Con una apariencia ligeramente respetuosa en su rostro, Songzan respondió: “Me temo que estoy en serios problemas, Padrino”.

 

“Habla”.

 

“Spectre, el primer sicario del mundo, vino a visitarme. Hirió a seis y mató a tres de mis hombres”, dijo Songzan.

 

“¿Qué has dicho? ¿Estás seguro de que es Spectre? contestó la voz desde el teléfono. La voz del hombre sonaba un poco apresurada.

 

“No tengo forma de verificar su verdadera identidad, pero dejó una Insignia Soulcatcher. Ya he visto una vez una foto de su insignia y es exactamente igual -respondió Songzan-.

 

La otra parte se quedó en silencio durante un largo rato y luego dijo con voz pesada y profunda: “Espérame allí”.

 

Mientras la llamada colgaba, Songzan pensó en lo que había ocurrido recientemente e inmediatamente llamó a su caporegime, Alloway, para que viniera inmediatamente.

 

En el Hotel Amanda de cinco estrellas.

 

Cuando Tang Xiu terminó de enseñar el diagrama de puntos de acupuntura del cuerpo humano a Zhang Xinya, la puerta de la suite fue golpeada. Cuando abrió la puerta, Spectre inmediatamente se adelantó y dijo: “He visitado a Songzan por orden tuya, jefe”.

 

“Dame los detalles”, dijo Tang Xiu.

 

Spectre reportó en detalle y finalmente dijo: “Sé que me tiene miedo y temo que ordene a sus hombres que investiguen cosas sobre mí después de que me vaya, lo cual, en extensión, lo señalará a usted, jefe”.

 

“Estaría condenado si no investigara nada sobre nosotros, dada su posición como Subjefe local”, contestó Tang Xiu con calma. “De acuerdo, que nos investigue mientras no me moleste en estos dos días. Además, necesito que investigues otra cosa”.

 

“¿Y eso es?”

 

“Necesito saber quién es el verdadero pivote del inframundo de Bangkok. Quiero saber los detalles antes de mañana por la noche si es posible.”

 

“Lo tengo”, dijo Spectre. “¿Debería ponerme en contacto con mis contactos aquí?”

 

“¿Tienes contactos en Tailandia?” preguntó Tang Xiu.

 

“Mi red de inteligencia se puede encontrar en todos los países del mundo, Jefe”, explicó Spectre, “Ellos son la gente de la Organización del viento oscuro. Sólo necesito comprarles información si es sólo un asunto personal”.

 

“La Organización del Viento Oscuro…” La luz fría brillaba en los ojos de Tang Xiu y él dijo débilmente: “Dime cómo contactarlos”. Yo mismo les compraré la información.
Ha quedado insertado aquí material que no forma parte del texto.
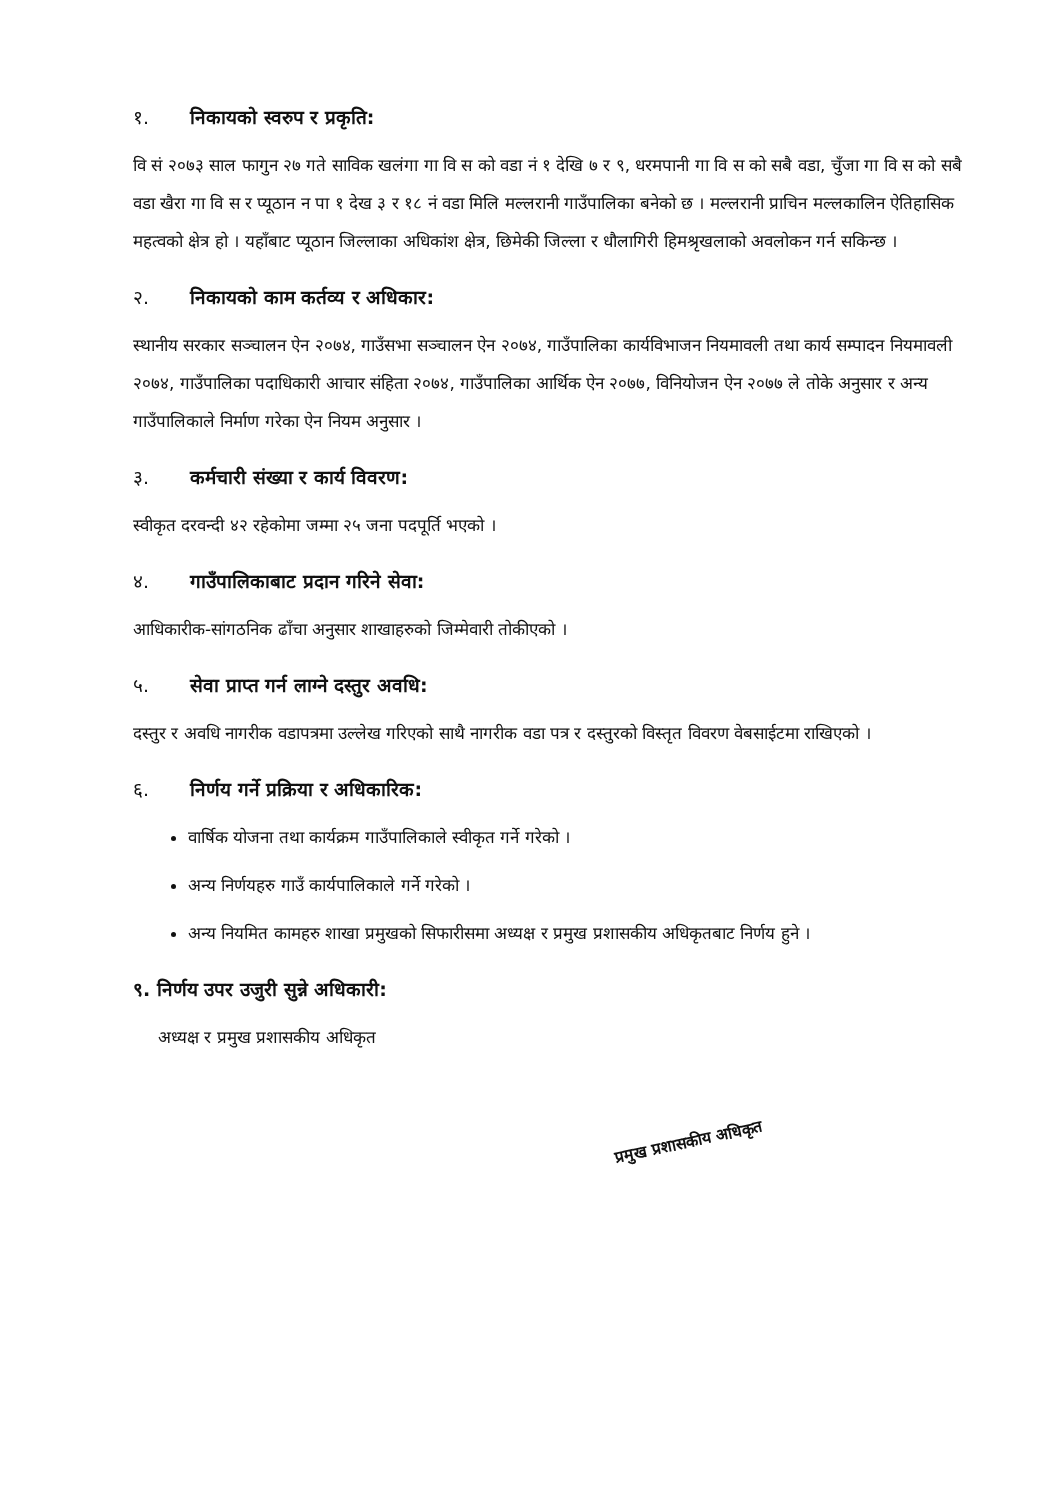१. निकायको स्वरुप र प्रकृति:
वि सं २०७३ साल फागुन २७ गते साविक खलंगा गा वि स को वडा नं १ देखि ७ र ९, धरमपानी गा वि स को सबै वडा, चुँजा गा वि स को सबै वडा खैरा गा वि स र प्यूठान न पा १ देख ३ र १८ नं वडा मिलि मल्लरानी गाउँपालिका बनेको छ । मल्लरानी प्राचिन मल्लकालिन ऐतिहासिक महत्वको क्षेत्र हो । यहाँबाट प्यूठान जिल्लाका अधिकांश क्षेत्र, छिमेकी जिल्ला र धौलागिरी हिमश्रृखलाको अवलोकन गर्न सकिन्छ ।
२. निकायको काम कर्तव्य र अधिकार:
स्थानीय सरकार सञ्चालन ऐन २०७४, गाउँसभा सञ्चालन ऐन २०७४, गाउँपालिका कार्यविभाजन नियमावली तथा कार्य सम्पादन नियमावली २०७४, गाउँपालिका पदाधिकारी आचार संहिता २०७४, गाउँपालिका आर्थिक ऐन २०७७, विनियोजन ऐन २०७७ ले तोके अनुसार र अन्य गाउँपालिकाले निर्माण गरेका ऐन नियम अनुसार ।
३. कर्मचारी संख्या र कार्य विवरण:
स्वीकृत दरवन्दी ४२ रहेकोमा जम्मा २५ जना पदपूर्ति भएको ।
४. गाउँपालिकाबाट प्रदान गरिने सेवा:
आधिकारीक-सांगठनिक ढाँचा अनुसार शाखाहरुको जिम्मेवारी तोकीएको ।
५. सेवा प्राप्त गर्न लाग्ने दस्तुर अवधि:
दस्तुर र अवधि नागरीक वडापत्रमा उल्लेख गरिएको साथै नागरीक वडा पत्र र दस्तुरको विस्तृत विवरण वेबसाईटमा राखिएको ।
६. निर्णय गर्ने प्रक्रिया र अधिकारिक:
वार्षिक योजना तथा कार्यक्रम गाउँपालिकाले स्वीकृत गर्ने गरेको ।
अन्य निर्णयहरु गाउँ कार्यपालिकाले गर्ने गरेको ।
अन्य नियमित कामहरु शाखा प्रमुखको सिफारीसमा अध्यक्ष र प्रमुख प्रशासकीय अधिकृतबाट निर्णय हुने ।
९. निर्णय उपर उजुरी सुन्ने अधिकारी:
अध्यक्ष र प्रमुख प्रशासकीय अधिकृत
प्रमुख प्रशासकीय अधिकृत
En cuanto a ti, no quiero que nadie te note por ahora. Ahora eres mi subordinado, para empezar.”

 

“Algunas personas ya se han dado cuenta de que soy tu hombre, jefe”, contestó Spectre.

 

“¿Te refieres a Songzan?”, dijo Tang Xiu. “No te preocupes. A menos que ocurran algunas variables, sólo le quedarán 3 días”.

 

“¿Qué variables?”, preguntó Spectre.

 

En lugar de responder, Tang Xiu dijo lentamente: “Entre los que saqué del campo de concentración de 1319, sólo te llevé conmigo a pasear afuera. Los demás están en la Isla Almeja. El hecho de que te hayas liberado de allí ya debería haber sido conocido por el mundo exterior, así que intentaremos mantenernos lo más discretos posible para no ser el objetivo de algunas fuerzas”.